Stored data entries

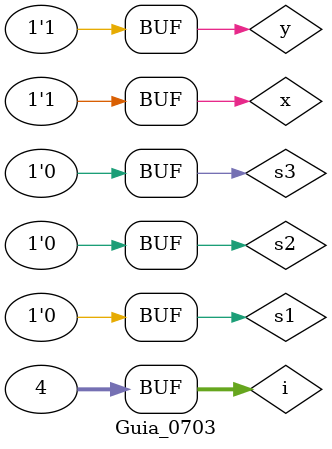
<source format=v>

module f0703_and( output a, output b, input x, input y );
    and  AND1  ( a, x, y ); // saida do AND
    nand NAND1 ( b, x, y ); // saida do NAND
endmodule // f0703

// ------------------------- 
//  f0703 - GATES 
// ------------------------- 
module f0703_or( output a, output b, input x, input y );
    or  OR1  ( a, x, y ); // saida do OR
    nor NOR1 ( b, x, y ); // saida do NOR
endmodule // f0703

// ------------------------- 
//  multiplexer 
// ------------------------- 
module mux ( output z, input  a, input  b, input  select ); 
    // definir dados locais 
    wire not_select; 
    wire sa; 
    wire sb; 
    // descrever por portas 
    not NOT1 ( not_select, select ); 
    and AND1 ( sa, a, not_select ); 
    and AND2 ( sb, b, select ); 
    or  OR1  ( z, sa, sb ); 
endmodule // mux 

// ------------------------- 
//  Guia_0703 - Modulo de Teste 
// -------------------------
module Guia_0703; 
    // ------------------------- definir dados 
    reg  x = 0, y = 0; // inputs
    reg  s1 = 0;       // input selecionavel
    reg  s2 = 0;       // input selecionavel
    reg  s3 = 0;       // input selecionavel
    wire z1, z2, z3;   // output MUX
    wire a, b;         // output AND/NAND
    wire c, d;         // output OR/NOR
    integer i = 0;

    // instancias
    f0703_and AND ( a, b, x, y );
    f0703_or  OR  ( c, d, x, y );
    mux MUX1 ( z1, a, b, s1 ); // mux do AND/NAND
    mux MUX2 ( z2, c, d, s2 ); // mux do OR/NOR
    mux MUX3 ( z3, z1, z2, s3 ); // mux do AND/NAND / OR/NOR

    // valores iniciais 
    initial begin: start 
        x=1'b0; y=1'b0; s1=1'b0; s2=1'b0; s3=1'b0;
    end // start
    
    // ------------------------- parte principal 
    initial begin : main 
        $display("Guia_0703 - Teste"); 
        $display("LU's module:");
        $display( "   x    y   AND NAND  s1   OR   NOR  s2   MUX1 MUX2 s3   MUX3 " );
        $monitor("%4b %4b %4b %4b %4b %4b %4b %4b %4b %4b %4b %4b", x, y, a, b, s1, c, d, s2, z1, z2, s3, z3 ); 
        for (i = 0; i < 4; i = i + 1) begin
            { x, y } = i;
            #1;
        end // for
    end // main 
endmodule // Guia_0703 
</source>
* * *
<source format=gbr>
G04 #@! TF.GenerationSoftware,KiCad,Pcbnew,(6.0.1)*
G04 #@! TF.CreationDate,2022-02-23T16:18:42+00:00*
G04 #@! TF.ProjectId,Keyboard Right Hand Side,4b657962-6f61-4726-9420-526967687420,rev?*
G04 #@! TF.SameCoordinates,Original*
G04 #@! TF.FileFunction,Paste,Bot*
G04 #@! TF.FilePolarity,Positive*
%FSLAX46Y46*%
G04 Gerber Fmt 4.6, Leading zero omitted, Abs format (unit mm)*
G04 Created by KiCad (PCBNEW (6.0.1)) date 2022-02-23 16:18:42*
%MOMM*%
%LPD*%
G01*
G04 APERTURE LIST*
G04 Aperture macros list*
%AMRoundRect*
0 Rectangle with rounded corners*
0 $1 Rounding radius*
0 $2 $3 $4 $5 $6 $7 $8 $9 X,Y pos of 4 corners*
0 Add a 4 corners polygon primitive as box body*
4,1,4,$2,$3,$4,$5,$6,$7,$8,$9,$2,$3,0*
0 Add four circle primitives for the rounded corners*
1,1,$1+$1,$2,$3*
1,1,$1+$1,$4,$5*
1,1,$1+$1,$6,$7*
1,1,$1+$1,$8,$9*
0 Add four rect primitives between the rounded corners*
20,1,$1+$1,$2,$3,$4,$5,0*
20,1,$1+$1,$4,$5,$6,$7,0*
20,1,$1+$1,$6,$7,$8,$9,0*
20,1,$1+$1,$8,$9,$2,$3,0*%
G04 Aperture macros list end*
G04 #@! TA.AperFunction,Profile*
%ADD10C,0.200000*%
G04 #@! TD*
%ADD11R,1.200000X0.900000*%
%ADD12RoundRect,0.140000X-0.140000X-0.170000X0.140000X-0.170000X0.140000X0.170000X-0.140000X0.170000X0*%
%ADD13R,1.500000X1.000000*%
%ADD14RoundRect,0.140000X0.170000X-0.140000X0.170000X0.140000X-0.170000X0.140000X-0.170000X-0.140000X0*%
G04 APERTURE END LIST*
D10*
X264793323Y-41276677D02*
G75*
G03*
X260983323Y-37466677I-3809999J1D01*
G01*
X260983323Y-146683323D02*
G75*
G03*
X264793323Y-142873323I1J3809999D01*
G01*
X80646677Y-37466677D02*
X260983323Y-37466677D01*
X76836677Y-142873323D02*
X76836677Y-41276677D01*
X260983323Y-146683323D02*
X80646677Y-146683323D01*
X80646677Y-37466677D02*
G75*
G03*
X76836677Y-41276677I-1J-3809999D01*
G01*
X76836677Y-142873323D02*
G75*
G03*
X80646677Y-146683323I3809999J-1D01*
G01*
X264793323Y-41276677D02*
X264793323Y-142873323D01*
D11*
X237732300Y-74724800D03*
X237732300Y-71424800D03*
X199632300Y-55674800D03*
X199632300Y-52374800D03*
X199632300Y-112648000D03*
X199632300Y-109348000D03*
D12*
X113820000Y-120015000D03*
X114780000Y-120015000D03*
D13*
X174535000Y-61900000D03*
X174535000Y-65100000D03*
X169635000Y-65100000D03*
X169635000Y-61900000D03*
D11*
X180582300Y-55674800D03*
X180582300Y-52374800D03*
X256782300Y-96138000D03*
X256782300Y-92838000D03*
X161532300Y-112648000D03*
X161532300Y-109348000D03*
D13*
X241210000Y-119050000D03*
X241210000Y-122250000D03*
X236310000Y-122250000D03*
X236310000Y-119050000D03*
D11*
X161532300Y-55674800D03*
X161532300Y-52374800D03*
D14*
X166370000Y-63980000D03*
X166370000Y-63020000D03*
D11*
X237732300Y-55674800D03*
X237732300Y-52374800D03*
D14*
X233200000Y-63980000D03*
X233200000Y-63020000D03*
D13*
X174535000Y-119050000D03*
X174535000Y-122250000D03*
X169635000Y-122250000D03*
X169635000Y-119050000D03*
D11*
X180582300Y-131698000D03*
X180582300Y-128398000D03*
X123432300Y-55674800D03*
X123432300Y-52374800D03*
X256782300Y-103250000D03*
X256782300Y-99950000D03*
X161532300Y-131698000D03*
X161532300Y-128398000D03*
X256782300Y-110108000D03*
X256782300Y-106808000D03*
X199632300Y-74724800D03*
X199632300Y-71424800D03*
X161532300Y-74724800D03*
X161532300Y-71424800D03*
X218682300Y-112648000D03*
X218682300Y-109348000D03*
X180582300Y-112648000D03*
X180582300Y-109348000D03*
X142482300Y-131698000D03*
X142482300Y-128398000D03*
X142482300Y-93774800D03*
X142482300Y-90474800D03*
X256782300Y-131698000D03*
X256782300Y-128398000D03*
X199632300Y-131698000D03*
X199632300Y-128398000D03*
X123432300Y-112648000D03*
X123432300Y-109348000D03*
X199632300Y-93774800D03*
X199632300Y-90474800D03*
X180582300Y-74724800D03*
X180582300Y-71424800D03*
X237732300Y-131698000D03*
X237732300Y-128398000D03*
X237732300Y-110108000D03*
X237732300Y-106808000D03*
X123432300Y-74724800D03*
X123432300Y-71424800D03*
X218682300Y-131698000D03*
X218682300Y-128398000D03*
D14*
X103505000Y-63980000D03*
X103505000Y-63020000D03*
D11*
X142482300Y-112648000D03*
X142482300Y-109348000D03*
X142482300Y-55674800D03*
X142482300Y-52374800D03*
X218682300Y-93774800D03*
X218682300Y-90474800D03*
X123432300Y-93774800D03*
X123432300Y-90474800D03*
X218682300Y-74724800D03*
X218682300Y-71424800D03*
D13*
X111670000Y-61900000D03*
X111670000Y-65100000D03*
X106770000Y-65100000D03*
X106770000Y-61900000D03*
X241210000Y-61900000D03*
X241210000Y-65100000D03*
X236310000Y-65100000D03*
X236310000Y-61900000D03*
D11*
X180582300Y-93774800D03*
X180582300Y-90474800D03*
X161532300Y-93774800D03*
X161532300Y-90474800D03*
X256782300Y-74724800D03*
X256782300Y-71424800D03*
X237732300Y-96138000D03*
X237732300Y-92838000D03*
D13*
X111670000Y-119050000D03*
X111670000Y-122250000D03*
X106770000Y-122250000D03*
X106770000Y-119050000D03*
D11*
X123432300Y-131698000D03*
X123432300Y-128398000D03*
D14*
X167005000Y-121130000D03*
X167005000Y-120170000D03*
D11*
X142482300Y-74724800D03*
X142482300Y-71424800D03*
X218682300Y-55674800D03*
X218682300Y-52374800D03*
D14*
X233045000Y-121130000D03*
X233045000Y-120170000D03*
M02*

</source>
--
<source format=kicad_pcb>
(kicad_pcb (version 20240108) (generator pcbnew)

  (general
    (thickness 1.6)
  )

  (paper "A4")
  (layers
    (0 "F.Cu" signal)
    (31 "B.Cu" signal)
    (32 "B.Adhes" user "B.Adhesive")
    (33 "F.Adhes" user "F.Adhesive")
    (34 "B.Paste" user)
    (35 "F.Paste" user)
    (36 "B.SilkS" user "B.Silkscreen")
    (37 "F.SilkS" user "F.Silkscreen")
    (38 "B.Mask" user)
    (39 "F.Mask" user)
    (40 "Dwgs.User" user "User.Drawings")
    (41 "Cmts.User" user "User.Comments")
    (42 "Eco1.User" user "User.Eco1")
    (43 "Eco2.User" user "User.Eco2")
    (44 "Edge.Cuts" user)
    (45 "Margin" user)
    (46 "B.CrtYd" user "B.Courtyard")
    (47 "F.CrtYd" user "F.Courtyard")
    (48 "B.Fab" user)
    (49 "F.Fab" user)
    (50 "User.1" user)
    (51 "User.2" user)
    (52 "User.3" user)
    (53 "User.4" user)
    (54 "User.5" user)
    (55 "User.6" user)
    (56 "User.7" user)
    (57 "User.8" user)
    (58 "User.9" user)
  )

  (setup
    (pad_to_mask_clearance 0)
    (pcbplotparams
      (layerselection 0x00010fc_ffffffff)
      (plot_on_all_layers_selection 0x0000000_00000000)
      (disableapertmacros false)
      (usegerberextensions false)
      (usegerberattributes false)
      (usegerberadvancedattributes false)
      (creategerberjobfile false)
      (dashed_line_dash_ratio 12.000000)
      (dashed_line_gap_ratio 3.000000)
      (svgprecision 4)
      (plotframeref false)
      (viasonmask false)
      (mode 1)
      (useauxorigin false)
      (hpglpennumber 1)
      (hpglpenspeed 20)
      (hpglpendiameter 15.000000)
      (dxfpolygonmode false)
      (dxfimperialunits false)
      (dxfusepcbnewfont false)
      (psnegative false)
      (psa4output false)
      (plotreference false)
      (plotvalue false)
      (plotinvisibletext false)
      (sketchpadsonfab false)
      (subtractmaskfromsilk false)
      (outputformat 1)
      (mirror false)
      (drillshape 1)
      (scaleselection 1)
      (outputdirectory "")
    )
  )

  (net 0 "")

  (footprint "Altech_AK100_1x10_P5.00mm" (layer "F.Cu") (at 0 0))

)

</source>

* [Exercise goal]: Could you restate word for word the lines above, from the one that contains "X218682300Y-112648000D03*" through the one that contains "X180582300Y-90474800D03*", and no others?

* [Response box]:
X218682300Y-112648000D03*
X218682300Y-109348000D03*
X180582300Y-112648000D03*
X180582300Y-109348000D03*
X142482300Y-131698000D03*
X142482300Y-128398000D03*
X142482300Y-93774800D03*
X142482300Y-90474800D03*
X256782300Y-131698000D03*
X256782300Y-128398000D03*
X199632300Y-131698000D03*
X199632300Y-128398000D03*
X123432300Y-112648000D03*
X123432300Y-109348000D03*
X199632300Y-93774800D03*
X199632300Y-90474800D03*
X180582300Y-74724800D03*
X180582300Y-71424800D03*
X237732300Y-131698000D03*
X237732300Y-128398000D03*
X237732300Y-110108000D03*
X237732300Y-106808000D03*
X123432300Y-74724800D03*
X123432300Y-71424800D03*
X218682300Y-131698000D03*
X218682300Y-128398000D03*
D14*
X103505000Y-63980000D03*
X103505000Y-63020000D03*
D11*
X142482300Y-112648000D03*
X142482300Y-109348000D03*
X142482300Y-55674800D03*
X142482300Y-52374800D03*
X218682300Y-93774800D03*
X218682300Y-90474800D03*
X123432300Y-93774800D03*
X123432300Y-90474800D03*
X218682300Y-74724800D03*
X218682300Y-71424800D03*
D13*
X111670000Y-61900000D03*
X111670000Y-65100000D03*
X106770000Y-65100000D03*
X106770000Y-61900000D03*
X241210000Y-61900000D03*
X241210000Y-65100000D03*
X236310000Y-65100000D03*
X236310000Y-61900000D03*
D11*
X180582300Y-93774800D03*
X180582300Y-90474800D03*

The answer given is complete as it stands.